Couples who had been married from three months to 45 years were tested on their preferences for various smells.
These included lavender, white chocolate, coffee, coca cola, cinammon, smoked meat, lemon and honey, which both partners were asked to inhale for five seconds.

The fragrances, which also include grass, turpentine, liquorice, lilac and grapefruit, were rated from one to five, from being liked a lot to not at all.

The 100 men and 100 women then had sweet, sour, salty, bitter and umami flavours sprayed into their mouths, which they rated on the same scale.

The study found taste and smell preferences were more similar in husbands and wives the longer they had been together. 

The duration of their marriage made up nine per cent of the difference in their appreciation of flavour and six per cent of their preferences for smells.
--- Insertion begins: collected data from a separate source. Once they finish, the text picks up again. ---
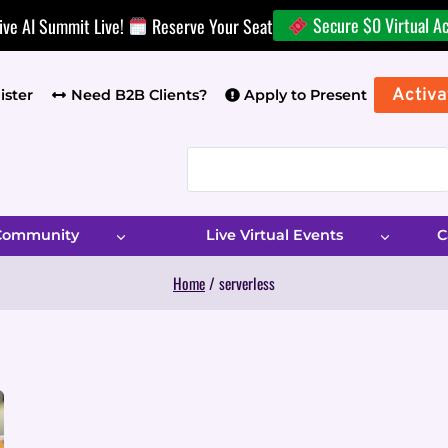
Secure $0 Virtual A
ive AI Summit Live!
Reserve Your Seat
Activa
ister
Need B2B Clients?
Apply to Present
 Community
Live Virtual Events
C
Home
/
serverless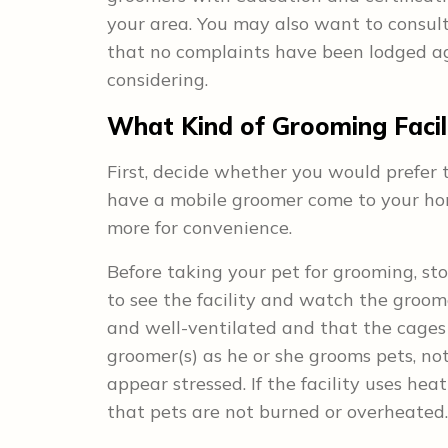
your area. You may also want to consult
that no complaints have been lodged ag
considering.
What Kind of Grooming Facili
First, decide whether you would prefer t
have a mobile groomer come to your home
more for convenience.
Before taking your pet for grooming, sto
to see the facility and watch the groomer
and well-ventilated and that the cages 
groomer(s) as he or she grooms pets, n
appear stressed. If the facility uses he
that pets are not burned or overheated.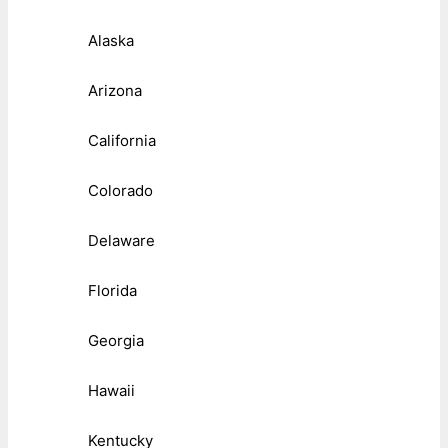
Alaska
Arizona
California
Colorado
Delaware
Florida
Georgia
Hawaii
Kentucky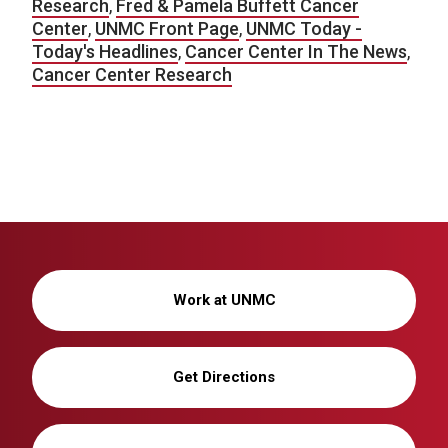
Research
,
Fred & Pamela Buffett Cancer
Center
,
UNMC Front Page
,
UNMC Today -
Today's Headlines
,
Cancer Center In The News
,
Cancer Center Research
Work at UNMC
Get Directions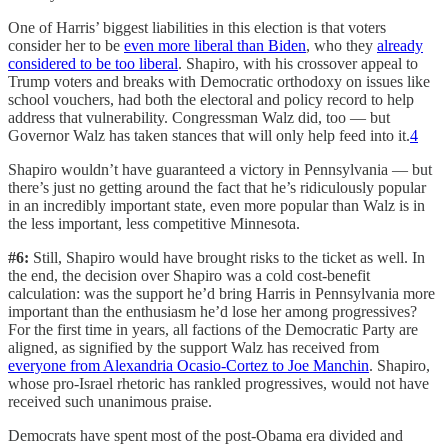
One of Harris’ biggest liabilities in this election is that voters
consider her to be
even more liberal than Biden
, who they
already
considered to be too liberal
. Shapiro, with his crossover appeal to
Trump voters and breaks with Democratic orthodoxy on issues like
school vouchers, had both the electoral and policy record to help
address that vulnerability. Congressman Walz did, too — but
Governor Walz has taken stances that will only help feed into it.
4
Shapiro wouldn’t have guaranteed a victory in Pennsylvania — but
there’s just no getting around the fact that he’s ridiculously popular
in an incredibly important state, even more popular than Walz is in
the less important, less competitive Minnesota.
#6:
Still, Shapiro would have brought risks to the ticket as well. In
the end, the decision over Shapiro was a cold cost-benefit
calculation: was the support he’d bring Harris in Pennsylvania more
important than the enthusiasm he’d lose her among progressives?
For the first time in years, all factions of the Democratic Party are
aligned, as signified by the support Walz has received from
everyone from Alexandria Ocasio-Cortez to Joe Manchin
. Shapiro,
whose pro-Israel rhetoric has rankled progressives, would not have
received such unanimous praise.
Democrats have spent most of the post-Obama era divided and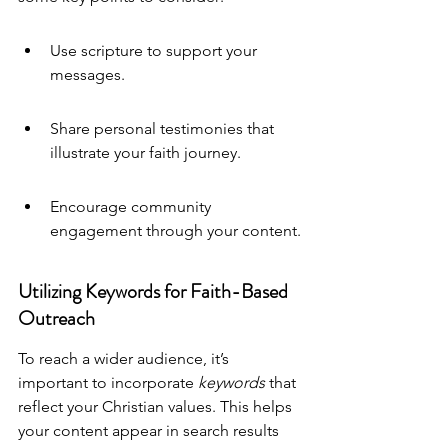
Use scripture to support your 
messages.
Share personal testimonies that 
illustrate your faith journey.
Encourage community 
engagement through your content.
Utilizing Keywords for Faith-Based 
Outreach
To reach a wider audience, it’s 
important to incorporate 
keywords
 that 
reflect your Christian values. This helps 
your content appear in search results 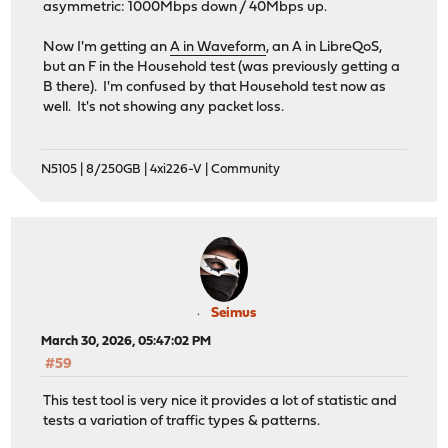
asymmetric: 1000Mbps down / 40Mbps up.
Now I'm getting an
A in Waveform
, an A in LibreQoS,
but an F in the Household test (was previously getting a
B there). I'm confused by that Household test now as
well. It's not showing any packet loss.
N5105 | 8/250GB | 4xi226-V | Community
Seimus
March 30, 2026, 05:47:02 PM
#59
This test tool is very nice it provides a lot of statistic and
tests a variation of traffic types & patterns.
The authors, led by Agata Groyecka, wrote: 'Dining customs seem to be an important part of the romantic partners' daily routine and therefore form a substantial element of their cohabitation. 

'However, dining customs can change over time as partners constantly influence. For example, eating habits and food choices have been shown to shift during the transition from single to cohabiting/married status.'

In some cases both partners equally change their tastes, as they share the same home and go out to eat with the same friends and family members. But one partner can also try to change the other's diet, in an attempt to make them eat more healthily.

The research follows previous evidence that married couples become more alike in personality and their appreciation of life over time, even beginning to mimic each others' facial expressions.

However liking the same smells was found not to make couples happier together, as these people actually reported lower relationship satisfaction.